February 23rd, 2012, 01:34 AM
I have used dpkg many times on new installs. From my history:

431 dpkg --set-selections < ubuntu-filesport2010Mar
432 sudo dpkg --set-selections < ubuntu-filesport2010Mar
434 sudo apt-get -y update
435 sudo apt-get update
436 sudo apt-get dselect-upgrade
437 history

If reinstalling exactly the same version and have not housecleaned you can copy the debs. I am normally installing to a new version.
Location of downloaded debs
sudo apt-get install --no-download <package name>

Again if the same version you can copy /etc but if any different you have to be careful as new version may also have changes that you want or old settings are not required with a new verison. I try to copy any system file I edit into my /home so I only backup /home and have system modify settings I might need.

More detail on /etc files to backup - post #3:

Files to include or exclude from full system backup.
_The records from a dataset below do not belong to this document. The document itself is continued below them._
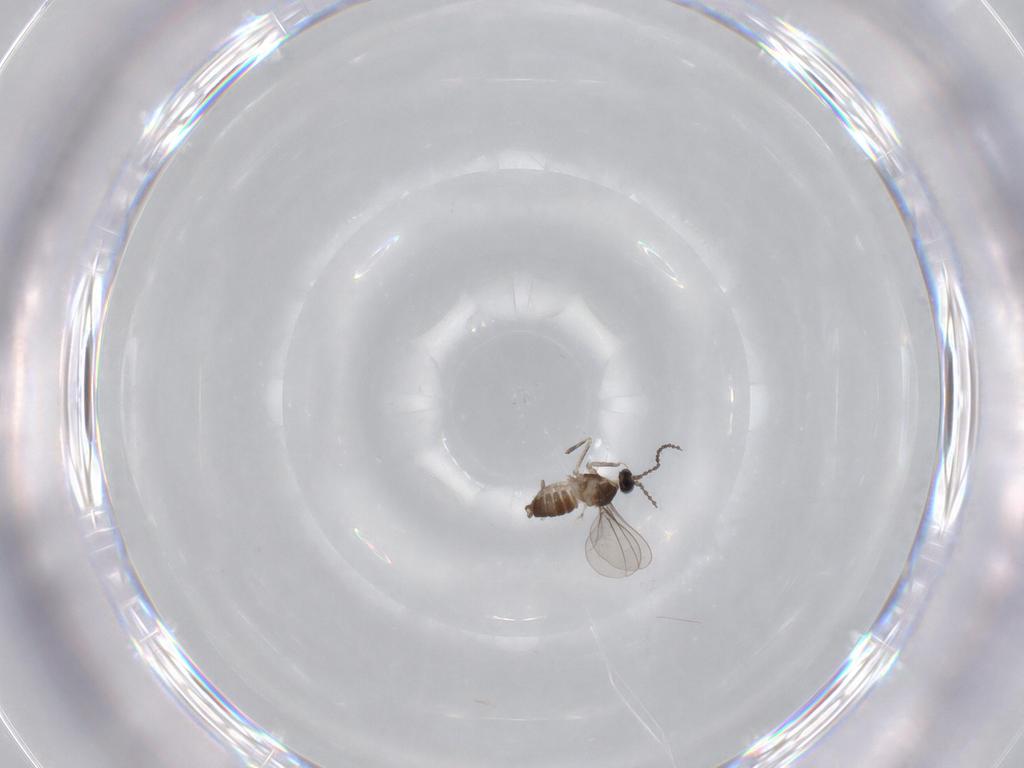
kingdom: Animalia
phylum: Arthropoda
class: Insecta
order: Diptera
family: Cecidomyiidae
Some files to exclude from /home:

February 23rd, 2012, 01:52 AM
Great, yes, it will be exact same version, 10.04 studio LTS. You almost gave me too much info earlier I had trouble making out exactly what was relevant to the way I decided to do it but I have a very clear idea now, thanks.
I apt-clean'd a good while back so will use whatever is there now, should save a bit of dl'ing.
Should be getting SSD in morning so will probably get straight into it and will let you know how it goes.

Thanks a million for your time

March 3rd, 2012, 12:32 PM
Just to report back, all went smoothly when SSD finally arrived.
Only hitch was Win7 which I ended up clean-installing, no harm.

I just partitioned as normal, install Win7 then Ubuntu and grub.
Installed all packages from package list, saved 2.5GB download by keeping /var/cache/apt/archives.
Then copied my old /home and /etc to new system, excluding suggested files.

Left /home on SSD, all Data Folders on 1TB drive and linked to both Ubuntu and Win7, mounted at /media for convenience.
All Data folders, /home, /etc, and /var/cache/apt/archives/ are rsynced to an ntfs and ext4 partition on 500GB, mounted at /mnt and hidden in nautilus.

Everything running great (and fast) too.

Thanks for the help, you made this so easy.